In diesem Artikel wollen wir uns anschauen, wann ein Kraftfahrzeug als geschütztes Vermögen gilt.

Geschütztes Vermögen

Das geschützte Vermögen nach dem SGB II (Sozialgesetzbuch II) bezieht sich auf bestimmte Vermögenswerte, die bei der Berechnung des Leistungsanspruchs nicht berücksichtigt werden; § 12 SGB II. Dies bedeutet, wenn die Höhe ihres Vermögens bestimmt wird, wird das sogenannte geschützte Vermögen nicht mit hinzugerechnet. Dies ist entscheidend, da nicht geschütztes Vermögen einem Leistungsanspruch entgegen steht und zunächst aufgebraucht werden muss, bevor man Leistungen erhält.

Wann ist ein Kraftfahrzeug geschütztes Vermögen?
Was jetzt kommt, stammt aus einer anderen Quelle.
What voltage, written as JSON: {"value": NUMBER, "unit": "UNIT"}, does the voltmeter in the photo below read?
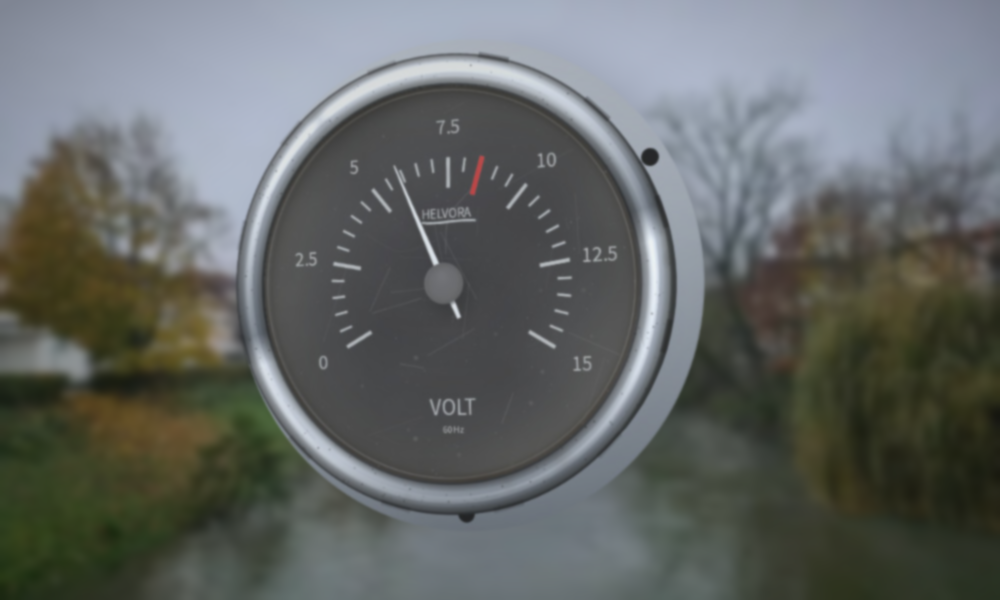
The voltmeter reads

Ein Kraftfahrzeug ist dann geschützt, wenn es angemessen ist. Und genau an diesem Punkt der Angemessenheit lagen schon immer die Probleme, namentlich in der Auslegung des unbestimmten Rechtsbegriffs "angemessen". Für die Angemessenheit gilt wie bisher eine wertmäßige Obergrenze, die sich auf den Verkehrswert und den Erlöswert des Kfz bezieht.

Verkehrswert?

Der Verkehrswert eines Kraftfahrzeugs bezieht sich auf den Preis, zu dem ein Fahrzeug auf dem Markt verkauft werden könnte, wenn es unter normalen Marktbedingungen veräußert würde. Ähnlich wie bei einer Immobilie, hängt der Verkehrswert eines Kfz von vielen Faktoren ab, wie z.B. Marke, Modell, Alter, Kilometerstand, Ausstattung und Zustand. Sie können im Internet solche Bewertungen kostenlos durchführen lassen, beispielhaft bei mobile.de und ähnlichen Platformen.

Erlöswert?

Bei dem Erlöswert handelt es sich um den Betrag, der bei einem Verkauf und der Ablösung eine etwaigen Kredites, sowie anderer Kaufnebenkosten, übrig bleibt. Wenn also ein finanziertes Kfz einen Verkehrswert von 20.000 € aufweist, bei einem Verkauf aber noch 12.000 € an Kreditverbindlichkeiten fällig werden, dann ist der Verkaufserlöswert mit 8.000 € anzusetzen.

Mit welchem Verkaufserlöswert ist ein Kraftfahrzeug noch angemessen?

Tja, da gilt wie so oft, es kommt darauf an. Zunächst soll jedoch gelten: Ist ein Verkaufserlöswert von maximal 15.000,00 EUR erreichbar, ist von einer Angemessenheit auszugehen. Die Angemessenheit ist zudem abhängig von den Umständen des Einzelfalls (Größe der Bedarfsgemeinschaft, Anzahl der Kfz im Haushalt, Zeitpunkt des Erwerbs).

An diesen Punkten werden sich die Streitigkeiten vor den Gerichten ergeben. Hat eine Familie mit 2 Kindern und nur einem Kfz vielleicht ein Anrecht auf ein Kfz mit einem Wert von 30.000 €? Denn es gilt, jeder erwerbsfähigen Person in der Bedarfsgemeinschaft darf ein angemessenes Kfz gehören. Wenn also zwei Eltern je ein KfZ mit einem Verkaufserlöswert von 15.000 € besitzen dürfen, dürfen sie dann gemeinsam ein Familienauto mit einem Verkaufserlöswert bis 30.000 € besitzen? Darf eine Familie mit 3 oder mehr Kindern ein höherwertiges Kfz besitzen, aufgrund des Platzbedarfs? Hier wird man abwarten müssen, wie sich die Sozialgerichte positionieren werden. Es wird aber auf eine gute Argumentation ankommen. Wer gute Gründe fundiert darlegen kann, wird eher ein Kfz mit einem höheren Verkaufserlöswert als geschützten Vermögenswert durchsetzen können.  

Was passiert, wenn ein KfZ nicht angemessen ist?

Wenn der Verkaufserlöswert des Kfz die Angemessenheitsgrenze überschreitet, wird das Kfz nicht insgesamt zu einem zu berücksichtigenden Vermögensbestandteil. Lediglich der die Angemessenheit übersteigende Wert, ist dann zu berücksichtigen.

Wenn also ein Verkaufserlöswert von 19.000 € festgestellt wird und die Angemessenheit im Einzelfall bei 15.000 € liegen würde, dann würden 4.000 € als Vermögen berücksichtigt werden. Diese 4.000 € könnten aber bei den Vermögensfreibeträgen (Barvermögen) nach § 12 Absatz 2 i. V. m. Absatz 3 und Absatz 4 angerechnet werden.

Es zeigt sich also bereits, dass im Bereich der angemessenen Kfz sicherlich noch eine Vielzahl von gerichtlichen Verfahren anstehen werden.